*What needs to be done*. Reproduce every record below, character by character.

# # # # #

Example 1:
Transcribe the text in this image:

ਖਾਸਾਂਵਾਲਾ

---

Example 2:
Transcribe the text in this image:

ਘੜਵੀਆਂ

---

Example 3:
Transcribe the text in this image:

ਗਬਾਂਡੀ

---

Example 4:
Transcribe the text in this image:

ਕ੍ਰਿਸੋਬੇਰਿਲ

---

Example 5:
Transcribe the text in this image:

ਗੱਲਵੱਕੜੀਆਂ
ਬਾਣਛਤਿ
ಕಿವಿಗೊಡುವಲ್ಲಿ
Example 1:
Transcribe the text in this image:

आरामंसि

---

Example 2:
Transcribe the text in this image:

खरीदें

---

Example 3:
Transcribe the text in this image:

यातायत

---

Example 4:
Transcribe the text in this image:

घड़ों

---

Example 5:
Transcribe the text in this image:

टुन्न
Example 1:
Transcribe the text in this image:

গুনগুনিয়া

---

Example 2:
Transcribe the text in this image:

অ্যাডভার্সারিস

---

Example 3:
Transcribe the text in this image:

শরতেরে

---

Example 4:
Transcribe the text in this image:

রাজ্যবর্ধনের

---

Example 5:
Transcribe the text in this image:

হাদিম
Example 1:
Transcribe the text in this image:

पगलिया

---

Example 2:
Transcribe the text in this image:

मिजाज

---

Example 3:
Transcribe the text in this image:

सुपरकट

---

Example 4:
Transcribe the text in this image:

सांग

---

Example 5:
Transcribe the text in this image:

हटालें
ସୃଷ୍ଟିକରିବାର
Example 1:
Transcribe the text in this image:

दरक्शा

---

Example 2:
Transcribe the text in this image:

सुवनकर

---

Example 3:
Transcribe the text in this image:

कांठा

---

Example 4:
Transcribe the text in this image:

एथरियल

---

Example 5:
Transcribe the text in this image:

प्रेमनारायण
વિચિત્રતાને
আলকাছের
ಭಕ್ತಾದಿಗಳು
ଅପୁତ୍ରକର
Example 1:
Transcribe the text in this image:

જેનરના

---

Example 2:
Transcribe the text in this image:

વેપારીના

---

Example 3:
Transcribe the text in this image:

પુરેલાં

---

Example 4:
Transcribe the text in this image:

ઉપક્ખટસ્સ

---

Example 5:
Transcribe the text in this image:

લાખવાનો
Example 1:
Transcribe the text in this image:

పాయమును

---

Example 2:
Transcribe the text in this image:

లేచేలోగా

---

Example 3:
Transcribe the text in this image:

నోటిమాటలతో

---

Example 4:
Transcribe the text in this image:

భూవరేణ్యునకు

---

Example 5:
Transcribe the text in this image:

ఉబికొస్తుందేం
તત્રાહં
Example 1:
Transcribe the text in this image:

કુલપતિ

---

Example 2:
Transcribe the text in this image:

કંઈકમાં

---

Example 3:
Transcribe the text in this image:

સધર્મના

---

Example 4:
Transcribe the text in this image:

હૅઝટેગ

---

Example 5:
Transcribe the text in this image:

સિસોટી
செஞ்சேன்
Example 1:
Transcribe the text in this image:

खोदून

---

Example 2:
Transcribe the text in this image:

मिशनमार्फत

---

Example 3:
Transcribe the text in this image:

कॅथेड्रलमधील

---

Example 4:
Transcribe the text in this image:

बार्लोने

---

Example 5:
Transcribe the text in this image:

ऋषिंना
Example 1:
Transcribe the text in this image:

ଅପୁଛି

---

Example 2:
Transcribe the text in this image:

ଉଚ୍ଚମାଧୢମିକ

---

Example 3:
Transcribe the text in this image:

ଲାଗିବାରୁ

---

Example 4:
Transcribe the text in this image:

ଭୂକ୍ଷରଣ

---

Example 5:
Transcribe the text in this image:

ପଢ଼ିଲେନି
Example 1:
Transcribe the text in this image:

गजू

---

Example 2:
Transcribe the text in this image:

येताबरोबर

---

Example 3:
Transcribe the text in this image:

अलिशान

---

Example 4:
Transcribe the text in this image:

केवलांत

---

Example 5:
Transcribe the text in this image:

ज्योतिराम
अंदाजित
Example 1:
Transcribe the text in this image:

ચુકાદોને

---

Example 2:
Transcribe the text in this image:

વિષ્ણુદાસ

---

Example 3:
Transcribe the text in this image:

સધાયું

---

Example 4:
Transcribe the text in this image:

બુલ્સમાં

# # # # #

*Written response*.
Example 1:
Transcribe the text in this image:

ਖਾਸਾਂਵਾਲਾ

---

Example 2:
Transcribe the text in this image:

ਘੜਵੀਆਂ

---

Example 3:
Transcribe the text in this image:

ਗਬਾਂਡੀ

---

Example 4:
Transcribe the text in this image:

ਕ੍ਰਿਸੋਬੇਰਿਲ

---

Example 5:
Transcribe the text in this image:

ਗੱਲਵੱਕੜੀਆਂ
ਬਾਣਛਤਿ
ಕಿವಿಗೊಡುವಲ್ಲಿ
Example 1:
Transcribe the text in this image:

आरामंसि

---

Example 2:
Transcribe the text in this image:

खरीदें

---

Example 3:
Transcribe the text in this image:

यातायत

---

Example 4:
Transcribe the text in this image:

घड़ों

---

Example 5:
Transcribe the text in this image:

टुन्न
Example 1:
Transcribe the text in this image:

গুনগুনিয়া

---

Example 2:
Transcribe the text in this image:

অ্যাডভার্সারিস

---

Example 3:
Transcribe the text in this image:

শরতেরে

---

Example 4:
Transcribe the text in this image:

রাজ্যবর্ধনের

---

Example 5:
Transcribe the text in this image:

হাদিম
Example 1:
Transcribe the text in this image:

पगलिया

---

Example 2:
Transcribe the text in this image:

मिजाज

---

Example 3:
Transcribe the text in this image:

सुपरकट

---

Example 4:
Transcribe the text in this image:

सांग

---

Example 5:
Transcribe the text in this image:

हटालें
ସୃଷ୍ଟିକରିବାର
Example 1:
Transcribe the text in this image:

दरक्शा

---

Example 2:
Transcribe the text in this image:

सुवनकर

---

Example 3:
Transcribe the text in this image:

कांठा

---

Example 4:
Transcribe the text in this image:

एथरियल

---

Example 5:
Transcribe the text in this image:

प्रेमनारायण
વિચિત્રતાને
আলকাছের
ಭಕ್ತಾದಿಗಳು
ଅପୁତ୍ରକର
Example 1:
Transcribe the text in this image:

જેનરના

---

Example 2:
Transcribe the text in this image:

વેપારીના

---

Example 3:
Transcribe the text in this image:

પુરેલાં

---

Example 4:
Transcribe the text in this image:

ઉપક્ખટસ્સ

---

Example 5:
Transcribe the text in this image:

લાખવાનો
Example 1:
Transcribe the text in this image:

పాయమును

---

Example 2:
Transcribe the text in this image:

లేచేలోగా

---

Example 3:
Transcribe the text in this image:

నోటిమాటలతో

---

Example 4:
Transcribe the text in this image:

భూవరేణ్యునకు

---

Example 5:
Transcribe the text in this image:

ఉబికొస్తుందేం
તત્રાહં
Example 1:
Transcribe the text in this image:

કુલપતિ

---

Example 2:
Transcribe the text in this image:

કંઈકમાં

---

Example 3:
Transcribe the text in this image:

સધર્મના

---

Example 4:
Transcribe the text in this image:

હૅઝટેગ

---

Example 5:
Transcribe the text in this image:

સિસોટી
செஞ்சேன்
Example 1:
Transcribe the text in this image:

खोदून

---

Example 2:
Transcribe the text in this image:

मिशनमार्फत

---

Example 3:
Transcribe the text in this image:

कॅथेड्रलमधील

---

Example 4:
Transcribe the text in this image:

बार्लोने

---

Example 5:
Transcribe the text in this image:

ऋषिंना
Example 1:
Transcribe the text in this image:

ଅପୁଛି

---

Example 2:
Transcribe the text in this image:

ଉଚ୍ଚମାଧୢମିକ

---

Example 3:
Transcribe the text in this image:

ଲାଗିବାରୁ

---

Example 4:
Transcribe the text in this image:

ଭୂକ୍ଷରଣ

---

Example 5:
Transcribe the text in this image:

ପଢ଼ିଲେନି
Example 1:
Transcribe the text in this image:

गजू

---

Example 2:
Transcribe the text in this image:

येताबरोबर

---

Example 3:
Transcribe the text in this image:

अलिशान

---

Example 4:
Transcribe the text in this image:

केवलांत

---

Example 5:
Transcribe the text in this image:

ज्योतिराम
अंदाजित
Example 1:
Transcribe the text in this image:

ચુકાદોને

---

Example 2:
Transcribe the text in this image:

વિષ્ણુદાસ

---

Example 3:
Transcribe the text in this image:

સધાયું

---

Example 4:
Transcribe the text in this image:

બુલ્સમાં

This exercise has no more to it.